The 79-year-old was diagnosed with macular degeneration, which can lead to blindness, several years ago.
She stars opposite Dustin Hoffman, 77, in a BBC1 Christmas adaptation of Roald Dahl’s Esio Trot, the touching story of a faltering love affair between two lonely pensioners.
Speaking at a screening of the film in central London, Dame Judi issued a plea for the capacities of older people not to be ignored. The Oscar-winner said: “It drives me absolutely spare when people say 'Are you going to retire?' or ‘Don’t you think it's time you put your feet up?’ or tell me my age.
“I loathe it. I don’t want to be told that I'm too old to do something; I want to try it first and then, if I don't succeed, then I can be told I can't do it.
“Otherwise, because you get to a certain age, it's ‘Oh well, you mustn't do that because you might have a fall or you can’t learn the lines or you can’t see’. Let me have a go. Let us all have a go.”
Dame Judi’s macular degeneration, an age-related condition that leads to a gradual loss of vision, which her mother also had, has left her struggling to watch films.
She is currently shooting The Hollow Crown, a BBC adaptation of Shakespeare’s history plays and will next be seen in a sequel to The Best Exotic Marigold Hotel and a much-delayed adaptation of Deborah Moggach’s novel Tulip Fever.
In Esio Trot, Dame Judi plays a flamboyant widow who is the object of tongue-tied bachelor Mr Hoppy’s (Hoffman) affections, but who only has eyes for her pet tortoise Alfie.
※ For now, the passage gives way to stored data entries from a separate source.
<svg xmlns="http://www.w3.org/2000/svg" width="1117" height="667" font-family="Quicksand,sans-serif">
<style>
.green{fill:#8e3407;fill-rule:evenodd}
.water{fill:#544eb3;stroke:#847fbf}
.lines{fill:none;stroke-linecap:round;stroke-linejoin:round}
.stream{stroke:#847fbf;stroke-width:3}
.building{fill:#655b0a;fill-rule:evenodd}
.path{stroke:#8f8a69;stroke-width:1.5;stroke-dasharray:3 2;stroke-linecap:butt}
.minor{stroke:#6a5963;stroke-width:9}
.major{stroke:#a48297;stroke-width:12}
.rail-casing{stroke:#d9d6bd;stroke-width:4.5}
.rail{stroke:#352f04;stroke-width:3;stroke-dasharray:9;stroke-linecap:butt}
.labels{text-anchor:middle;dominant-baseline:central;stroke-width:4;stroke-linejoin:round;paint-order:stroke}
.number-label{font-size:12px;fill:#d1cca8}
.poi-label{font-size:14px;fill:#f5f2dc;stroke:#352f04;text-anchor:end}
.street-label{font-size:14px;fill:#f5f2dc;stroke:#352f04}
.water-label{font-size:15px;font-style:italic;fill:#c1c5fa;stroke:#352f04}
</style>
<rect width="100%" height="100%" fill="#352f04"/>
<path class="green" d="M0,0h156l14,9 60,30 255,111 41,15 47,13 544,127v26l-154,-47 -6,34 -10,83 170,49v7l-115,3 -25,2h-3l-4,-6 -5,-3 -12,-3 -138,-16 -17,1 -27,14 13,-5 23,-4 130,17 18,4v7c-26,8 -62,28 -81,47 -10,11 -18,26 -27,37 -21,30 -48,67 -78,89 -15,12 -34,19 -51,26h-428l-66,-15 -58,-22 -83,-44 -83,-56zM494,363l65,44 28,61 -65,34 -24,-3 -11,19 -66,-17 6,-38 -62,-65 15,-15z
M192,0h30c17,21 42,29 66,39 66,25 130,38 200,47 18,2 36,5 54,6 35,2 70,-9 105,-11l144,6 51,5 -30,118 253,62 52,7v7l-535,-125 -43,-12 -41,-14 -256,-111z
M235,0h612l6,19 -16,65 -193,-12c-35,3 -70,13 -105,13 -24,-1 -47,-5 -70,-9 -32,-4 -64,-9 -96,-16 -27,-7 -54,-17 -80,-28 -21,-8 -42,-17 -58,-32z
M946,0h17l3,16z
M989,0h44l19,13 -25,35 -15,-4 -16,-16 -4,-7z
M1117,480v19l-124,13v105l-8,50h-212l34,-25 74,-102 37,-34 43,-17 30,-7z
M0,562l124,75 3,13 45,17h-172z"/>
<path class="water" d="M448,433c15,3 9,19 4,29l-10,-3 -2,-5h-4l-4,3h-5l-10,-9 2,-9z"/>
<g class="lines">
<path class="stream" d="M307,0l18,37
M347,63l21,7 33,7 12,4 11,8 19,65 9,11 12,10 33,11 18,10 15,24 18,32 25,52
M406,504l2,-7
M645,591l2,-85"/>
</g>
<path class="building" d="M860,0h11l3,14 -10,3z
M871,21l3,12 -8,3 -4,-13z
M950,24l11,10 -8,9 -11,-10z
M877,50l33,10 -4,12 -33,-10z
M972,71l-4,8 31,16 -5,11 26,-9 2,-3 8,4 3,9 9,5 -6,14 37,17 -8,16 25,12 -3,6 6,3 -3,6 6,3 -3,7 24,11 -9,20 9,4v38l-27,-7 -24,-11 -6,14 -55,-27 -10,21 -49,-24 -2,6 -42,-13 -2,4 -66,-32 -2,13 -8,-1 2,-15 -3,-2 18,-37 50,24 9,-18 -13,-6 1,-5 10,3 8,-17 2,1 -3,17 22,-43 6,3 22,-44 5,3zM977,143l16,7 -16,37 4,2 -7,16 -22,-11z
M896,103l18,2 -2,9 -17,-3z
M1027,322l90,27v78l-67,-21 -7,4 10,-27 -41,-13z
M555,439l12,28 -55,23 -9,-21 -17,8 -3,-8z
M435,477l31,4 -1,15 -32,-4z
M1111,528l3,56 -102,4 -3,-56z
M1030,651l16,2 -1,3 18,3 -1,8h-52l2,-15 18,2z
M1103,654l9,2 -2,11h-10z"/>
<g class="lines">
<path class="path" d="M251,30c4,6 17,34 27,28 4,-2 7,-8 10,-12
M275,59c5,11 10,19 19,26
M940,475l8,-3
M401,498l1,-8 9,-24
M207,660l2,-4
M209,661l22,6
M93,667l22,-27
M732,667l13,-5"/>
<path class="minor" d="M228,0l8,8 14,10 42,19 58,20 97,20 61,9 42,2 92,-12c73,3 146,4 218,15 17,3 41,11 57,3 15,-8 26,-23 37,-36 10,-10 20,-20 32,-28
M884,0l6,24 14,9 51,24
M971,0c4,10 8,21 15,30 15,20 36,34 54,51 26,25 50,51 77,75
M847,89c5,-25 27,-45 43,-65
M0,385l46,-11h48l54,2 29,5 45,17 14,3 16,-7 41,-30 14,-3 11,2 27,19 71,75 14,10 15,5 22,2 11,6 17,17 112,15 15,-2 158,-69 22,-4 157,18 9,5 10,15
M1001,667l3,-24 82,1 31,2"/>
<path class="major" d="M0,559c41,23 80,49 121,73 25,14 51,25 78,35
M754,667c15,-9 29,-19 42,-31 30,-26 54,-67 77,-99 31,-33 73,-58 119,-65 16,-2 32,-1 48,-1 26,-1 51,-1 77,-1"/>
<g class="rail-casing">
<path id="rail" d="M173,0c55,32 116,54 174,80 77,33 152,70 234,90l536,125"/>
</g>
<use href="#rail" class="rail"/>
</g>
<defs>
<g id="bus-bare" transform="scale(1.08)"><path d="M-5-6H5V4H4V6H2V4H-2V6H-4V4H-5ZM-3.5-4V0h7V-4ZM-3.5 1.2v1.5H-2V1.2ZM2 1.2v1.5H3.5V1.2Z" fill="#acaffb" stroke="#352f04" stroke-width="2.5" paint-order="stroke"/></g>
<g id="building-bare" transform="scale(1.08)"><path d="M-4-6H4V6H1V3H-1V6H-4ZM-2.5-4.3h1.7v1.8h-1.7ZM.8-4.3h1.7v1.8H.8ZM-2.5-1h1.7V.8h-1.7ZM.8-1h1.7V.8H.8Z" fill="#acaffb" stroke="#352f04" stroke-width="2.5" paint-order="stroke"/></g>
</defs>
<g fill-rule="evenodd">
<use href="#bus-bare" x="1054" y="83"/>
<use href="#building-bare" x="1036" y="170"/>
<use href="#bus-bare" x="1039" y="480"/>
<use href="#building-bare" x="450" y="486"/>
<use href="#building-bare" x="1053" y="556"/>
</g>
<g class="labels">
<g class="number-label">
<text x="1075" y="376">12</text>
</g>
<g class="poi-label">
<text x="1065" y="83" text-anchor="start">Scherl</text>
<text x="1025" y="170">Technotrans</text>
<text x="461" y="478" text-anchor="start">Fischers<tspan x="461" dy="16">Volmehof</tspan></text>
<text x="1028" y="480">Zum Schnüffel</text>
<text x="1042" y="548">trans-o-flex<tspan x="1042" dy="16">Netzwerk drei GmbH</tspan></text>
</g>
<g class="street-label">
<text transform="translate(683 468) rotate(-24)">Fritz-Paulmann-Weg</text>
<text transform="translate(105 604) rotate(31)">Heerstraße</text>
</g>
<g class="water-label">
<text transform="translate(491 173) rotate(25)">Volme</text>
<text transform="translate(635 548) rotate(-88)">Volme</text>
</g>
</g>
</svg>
The story was adapted for the screen by Richard Curtis, whose hits include Four Weddings And A Funeral and Notting Hill.
Mr Curtis, famed for his romantic comedies starring Hugh Grant, said he thought the pair of elderly lovers in the story were the “couple most likely to stay together” out of all the characters in his films.
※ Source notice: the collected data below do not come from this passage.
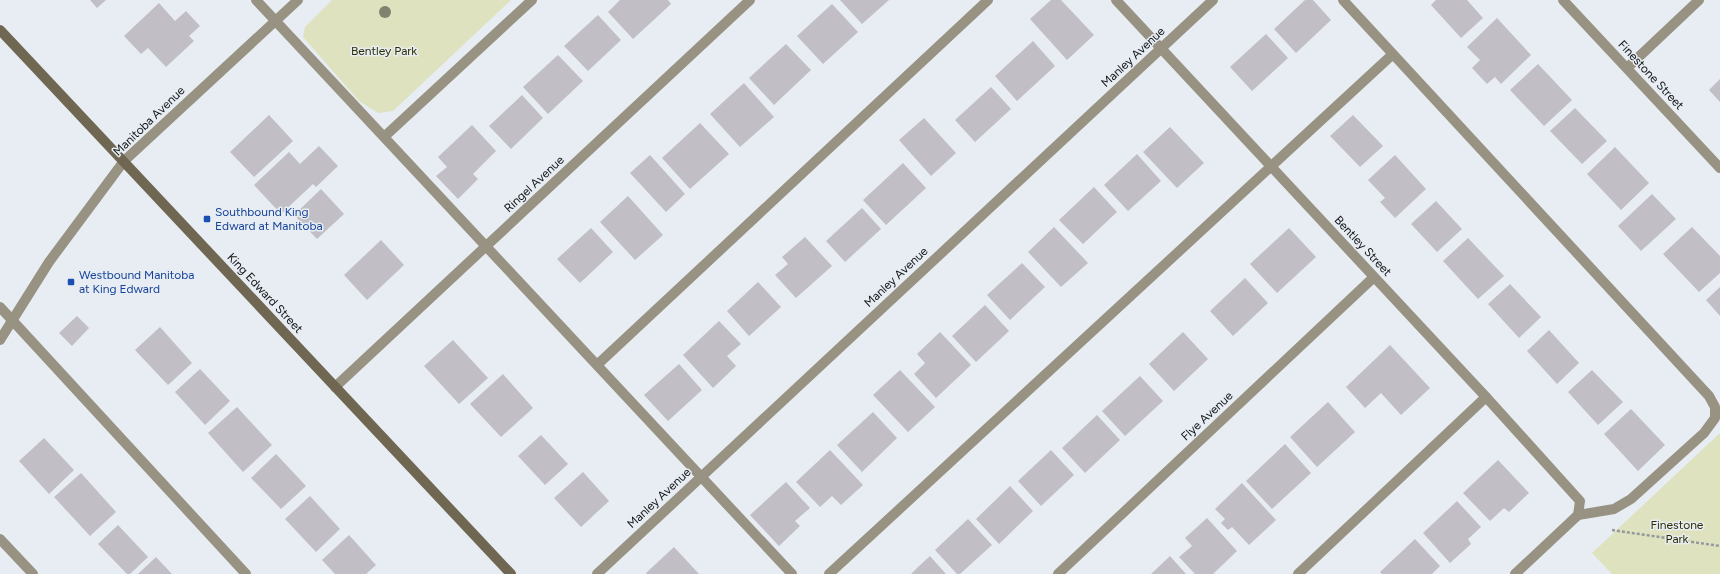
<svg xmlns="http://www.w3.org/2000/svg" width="1720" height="574" font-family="Figtree,sans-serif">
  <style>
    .green { fill: #dee2bf }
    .building { fill: #c1bec6 }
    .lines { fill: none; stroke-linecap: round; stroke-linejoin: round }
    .path { stroke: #94999d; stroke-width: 2.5; stroke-dasharray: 3 2; stroke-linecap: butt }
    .lane { stroke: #989283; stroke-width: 10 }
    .street { stroke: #989283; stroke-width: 10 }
    .secondary { stroke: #706752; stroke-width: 10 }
    .tree { fill: #80846e }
    .transit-dot { fill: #1a4fb4; stroke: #e7edf3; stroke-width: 1.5 }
    .labels { text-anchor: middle; stroke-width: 3; stroke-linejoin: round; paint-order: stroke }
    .park-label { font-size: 12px; fill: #2c2e01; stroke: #e7edf3 }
    .street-label { font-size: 12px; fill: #131517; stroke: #e7edf3 }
    .transit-label { font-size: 12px; fill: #164399; stroke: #e7edf3; text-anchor: start }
  </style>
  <rect width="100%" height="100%" fill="#e7edf3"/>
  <path class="green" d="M332,0H511L393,111L378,113L359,101L303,37L305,27Z
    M1720,433V574H1612L1592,553Z"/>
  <path class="building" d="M90,0H106L97,8Z
    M620,0H668L671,4L633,39L608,12Z
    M840,0H889L862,24Z
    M1051,0H1061L1094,35L1067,60L1030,19Z
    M1305,0H1313L1331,20L1296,53L1274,29Z
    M1436,0H1467L1483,18L1461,38L1431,5Z
    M159,3L175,21L186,11L200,26L189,36L194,41L166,67L148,48L141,54L124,36Z
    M832,4L858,32L823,64L797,36Z
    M598,15L621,40L588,71L564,46Z
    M1497,18L1531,55L1501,84L1495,77L1487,84L1472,68L1480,60L1467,47Z
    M1266,34L1288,58L1252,91L1230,67Z
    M1033,41L1055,66L1017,101L995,76Z
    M786,44L811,70L774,105L749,78Z
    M558,55L583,81L548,114L523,87Z
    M1538,64L1572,100L1544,126L1510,90Z
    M1720,79V102L1709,90Z
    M744,83L774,117L740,147L710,114Z
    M991,87L1011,109L975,142L955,120Z
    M522,95L543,118L511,149L489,126Z
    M1575,108L1607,141L1582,164L1550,131Z
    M269,115L293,141L254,177L230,152Z
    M1353,115L1383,146L1360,167L1330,136Z
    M924,118L956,153L931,176L899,140Z
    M700,123L729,154L690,189L662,158Z
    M472,125L496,151L473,174L478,179L458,199L436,176L447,167L438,157Z
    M1170,127L1204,163L1177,188L1143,152Z
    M319,146L338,166L316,187L313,184L281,214L254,185L289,152L300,164Z
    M1615,147L1649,183L1621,210L1587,174Z
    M1137,154L1161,181L1128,211L1104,185Z
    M650,155L685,194L666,212L630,173Z
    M1395,155L1426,189L1395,218L1380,202L1385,198L1368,180Z
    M903,163L926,188L886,225L863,200Z
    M1094,187L1117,212L1083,244L1059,220Z
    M321,189L344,214L317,239L294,215Z
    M1652,194L1676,219L1641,251L1618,226Z
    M628,196L663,235L635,260L600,222Z
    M1436,201L1462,229L1437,252L1411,224Z
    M862,208L881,229L845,262L826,241Z
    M1054,227L1088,263L1061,287L1028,252Z
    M1692,227L1720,256V273L1699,292L1663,254Z
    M591,228L613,252L580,283L557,259Z
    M1289,228L1316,257L1277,293L1250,264Z
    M805,237L832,266L796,298L775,275L788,264L782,257Z
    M1468,238L1504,276L1478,299L1443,261Z
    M381,240L404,265L367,300L344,275Z
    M1022,263L1045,287L1010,320L987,295Z
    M1245,278L1268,303L1233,336L1210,311Z
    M758,282L781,307L749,336L727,311Z
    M1510,284L1541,317L1519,338L1488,304Z
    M1720,287V316L1706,300Z
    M985,305L1009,331L976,362L952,336Z
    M77,316L89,328L72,346L59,333Z
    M719,321L741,344L727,356L736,366L713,388L683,355Z
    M160,327L192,363L168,385L135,350Z
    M1549,330L1579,363L1557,384L1527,351Z
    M940,332L971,365L936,398L914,374L925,363L917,354Z
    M1183,332L1208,359L1174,391L1149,364Z
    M453,340L488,378L459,404L424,366Z
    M1390,345L1430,388L1401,415L1381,393L1365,408L1346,387Z
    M679,364L702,390L668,421L644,395Z
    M200,369L230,401L205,425L175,392Z
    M900,370L935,407L908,432L873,395Z
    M1592,370L1623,402L1598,425L1568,392Z
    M503,374L533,408L501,437L470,404Z
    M1140,376L1163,401L1125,436L1102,411Z
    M1328,402L1355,432L1317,467L1290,437Z
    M237,407L272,445L243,472L208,433Z
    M1631,409L1665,445L1638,471L1604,434Z
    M873,412L897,438L862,472L837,445Z
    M1097,415L1120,440L1085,473L1062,448Z
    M541,435L568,464L545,485L518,456Z
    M44,438L74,470L49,494L19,461Z
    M1285,444L1311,473L1272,509L1246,481Z
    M830,450L863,485L841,505L832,496L820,507L796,482Z
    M1051,450L1074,475L1041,506L1018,481Z
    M276,454L306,486L281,509L251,478Z
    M1498,460L1529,493L1509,512L1504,508L1490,521L1463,493Z
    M583,472L609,501L581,527L554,498Z
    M81,473L116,512L90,536L54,497Z
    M786,482L810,508L795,521L800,526L779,546L750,515Z
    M1242,483L1276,520L1249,545L1232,527L1228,530L1221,523L1225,519L1215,509Z
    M1010,486L1033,511L999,544L976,519Z
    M310,496L340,529L316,552L285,519Z
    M1457,501L1481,527L1468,539L1471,544L1450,563L1423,533Z
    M1207,518L1237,551L1213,574H1195L1179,557L1192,546L1185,538Z
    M968,519L992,545L960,574H957L935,550Z
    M118,525L148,557L130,574H127L98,544Z
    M349,535L376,565L366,574H335L322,560Z
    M1415,539L1440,566L1432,574H1382L1380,572Z
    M674,547L699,574H647L646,573Z
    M930,556L946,574H911L918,567Z
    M1170,556L1186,574H1151Z
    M156,557L172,574H138Z"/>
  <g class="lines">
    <path class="path" d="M1612,530L1720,546"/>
    <path class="lane" d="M256,0L792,574
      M1343,0L1709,396L1715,407V418L1704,433L1631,499L1614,509L1578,515
      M384,137L532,0
      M0,307L246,574
      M597,365L988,0
      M829,574L1393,54
      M1298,574L1486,397"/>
    <path class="street" d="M1116,0L1486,397L1580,501L1578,515L1515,574
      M1563,0L1720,168
      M1627,68L1699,0
      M0,340L49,262L124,161L298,0
      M335,387L750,0
      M0,539L33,574
      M597,574L1213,0
      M1058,574L1374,277"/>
    <path class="secondary" d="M0,30L511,574"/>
  </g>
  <circle class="tree" cx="385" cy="12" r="6"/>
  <g class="transit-dot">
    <rect x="203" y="215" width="8" height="8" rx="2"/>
    <rect x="67" y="278" width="8" height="8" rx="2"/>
  </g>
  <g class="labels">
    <g class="park-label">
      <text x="384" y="55">Bentley Park</text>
      <text x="1677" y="529">Finestone<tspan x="1677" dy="14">Park</tspan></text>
    </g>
    <g class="street-label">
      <text transform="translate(1133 57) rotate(-43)" y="4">Manley Avenue</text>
      <text transform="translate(1651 75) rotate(47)" y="4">Finestone Street</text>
      <text transform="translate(149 121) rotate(-44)" y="4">Manitoba Avenue</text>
      <text transform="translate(534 184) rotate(-43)" y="4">Ringel Avenue</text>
      <text transform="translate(1363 246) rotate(47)" y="4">Bentley Street</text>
      <text transform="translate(896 277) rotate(-43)" y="4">Manley Avenue</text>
      <text transform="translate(265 293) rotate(47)" y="4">King Edward Street</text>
      <text transform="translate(1207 416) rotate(-43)" y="4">Flye Avenue</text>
      <text transform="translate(659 498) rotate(-43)" y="4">Manley Avenue</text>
    </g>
    <g class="transit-label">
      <text x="215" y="216">Southbound King<tspan x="215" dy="14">Edward at Manitoba</tspan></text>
      <text x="79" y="279">Westbound Manitoba<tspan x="79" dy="14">at King Edward</tspan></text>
    </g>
  </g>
</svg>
Curtis wrote the screenplay with Paul Mayhew-Archer, with whom he co-created the hit comedy The Vicar of Dibley. Mr Mayhew-Archer disclosed at the screening that he began working on the screenplay, shortly after being diagnosed with Parkinson’s Disease. He said the message behind Dahl’s story was particularly poignant: “Whatever happens to you, never give up. It’s never too late.”
Esio Trot, which also stars James Corden and features 60 real tortoises, is set to be the highlight of the BBC Christmas schedules.
Producers are picking over the Dahl catalogue for more hits after the success of the musical Matilda. The 90-minute Esio Trot is set to become an international money-spinner after The Weinstein Company picked up the US distribution rights.
Harvey Weinstein said: “Roald Dahl is one of the most revered children’s authors in history, so needless to say we're delighted to be on board with this project.”